26, December, 2017
Delhi rentals are higher than cities like Los Angeles, Singapore, Paris, Seoul, Sydney, Frankfurt, Chicago and Toronto. However, Mumbai figures among the world's most expensive locations for premium office rents, according to JLL's latest report released on Tuesday. While Delhi is ranked at number seven, Mumbai is ranked 16 on the list of the world's most expensive locations for premium office rents.
The findings reveal that the most expensive premium office rent in the world is in Hong Kong, followed by New York, London, Beijing, Silicon Valley, Beijing again (another financial district), Delhi, Shenzen and Tokyo.
"Regionally, cities across Asia-Pacific are home to the world's most expensive premium office spaces at an average of $111 per square ft per year, which is higher than America's ($85 psft per year) and EMEA (Europe, Middle East and Africa) at $78 psft per year," said the report by JLL, a leading professional services firm that specializes in real estate and investment management.
Hong Kong's Central continues to be the world's most expensive office sub-market. "Most striking is the differential that has emerged between Hong Kong and the next most expensive cities, with costs for premium office space now in excess of 50% than either London or New York," it said.
"At $300 psft per year, total rents here set corporate occupiers back by 70% more than for comparable buildings in New York's Midtown or London's West End.

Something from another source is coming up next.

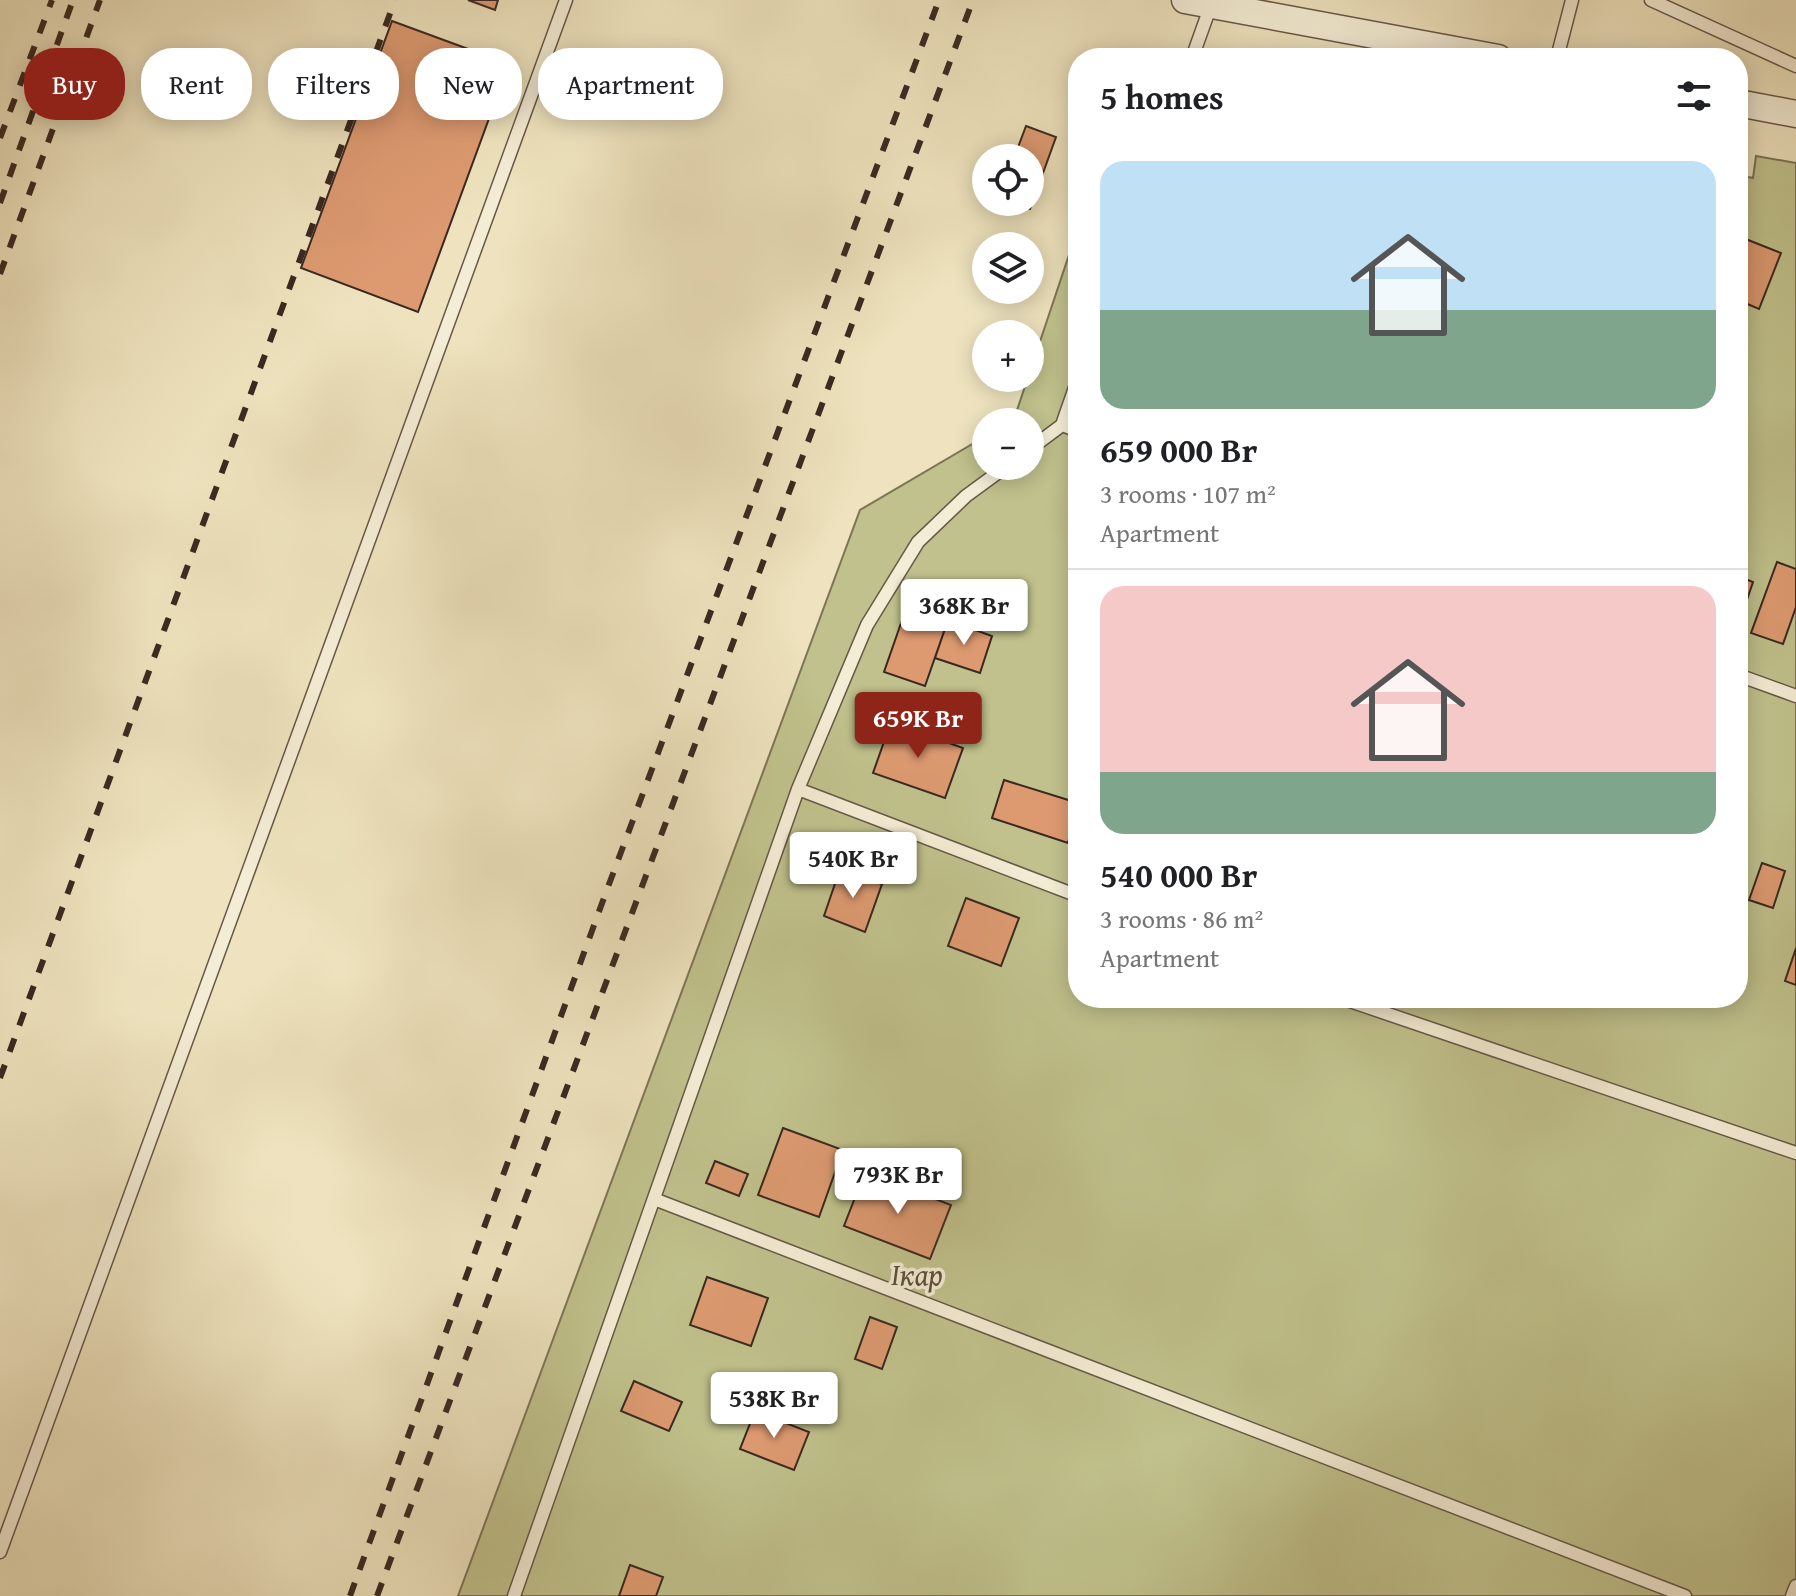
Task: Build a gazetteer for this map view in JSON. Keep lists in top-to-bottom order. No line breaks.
{"parks":["Ікар"],"page":{"chip":["Buy","Rent","Filters","New","Apartment"],"heading":"5 homes","map_buttons":["+","−"],"list":[{"name":"659 000 Br","note":"3 rooms · 107 m² · Apartment"},{"name":"540 000 Br","note":"3 rooms · 86 m² · Apartment"}],"price":["368K Br","659K Br","540K Br","793K Br","538K Br"]}}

While six sub-markets from Asia figure in the top-10, economic diversity also means it offers some of the world's most competitively priced premium space, with Kuala Lumpur, Manila and Bangkok comprising the top three most affordable premium office locations."
Premium office rent refers to the 'top achievable' in units with area of over 10,000 sq ft in the premium building of the premier office district of each city. The third edition of JLL's Premium Office Rent Tracker (PORT) compares occupancy costs for premium office buildings across a broad range of major cities.
PORT includes the key elements of occupancy costs—net effective rent, service charges and government tax on rent. Occupancy costs for premium buildings have continued to rise in major office markets over a year, despite many being in a latecycle phase. Costs grew by an average of 4% during 2017.